SLED: Self Logits Evolution Decoding for Improving Factuality in Large Language Models
Zhang, Jianyi, Juan, Da-Cheng, Rashtchian, Cyrus, Ferng, Chun-Sung, Jiang, Heinrich, Chen, Yiran
Large language models (LLMs) have demonstrated remarkable capabilities, but their outputs can sometimes be unreliable or factually incorrect. To address this, we introduce Self Logits Evolution Decoding (SLED), a novel decoding framework that enhances the truthfulness of LLMs without relying on external knowledge bases or requiring further fine-tuning. From an optimization perspective, our SLED framework leverages the latent knowledge embedded within the LLM by contrasting the output logits from the final layer with those from early layers. It then utilizes an approximate gradient approach to enable latent knowledge to guide the self-refinement of outputs, thereby effectively improving factual accuracy. Extensive experiments have been conducted on established benchmarks across a diverse range of model families (LLaMA 2, LLaMA 3, Gemma) and scales (from 2B to 70B), including more advanced architectural configurations such as the mixture of experts (MoE).

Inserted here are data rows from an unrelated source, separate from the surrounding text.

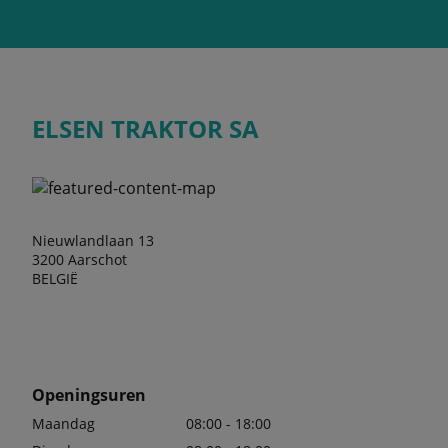
ELSEN TRAKTOR SA
Nieuwlandlaan 13
3200 Aarschot
BELGIË
Openingsuren
Maandag
08:00 - 18:00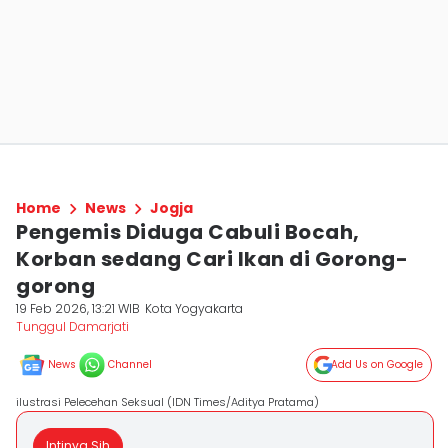
Home
News
Jogja
Pengemis Diduga Cabuli Bocah,
Korban sedang Cari Ikan di Gorong-
gorong
19 Feb 2026, 13:21 WIB
Kota Yogyakarta
Tunggul Damarjati
News
Channel
Add Us on Google
ilustrasi Pelecehan Seksual (IDN Times/Aditya Pratama)
Intinya Sih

Our evaluation spans a wide variety of tasks, including multi-choice, open-generation, and adaptations to chain-of-thought reasoning tasks. The results demonstrate that SLED consistently improves factual accuracy by up to 20\% compared to existing decoding methods while maintaining natural language fluency and negligible latency overhead. Furthermore, it can be flexibly combined with other decoding methods to further enhance their performance.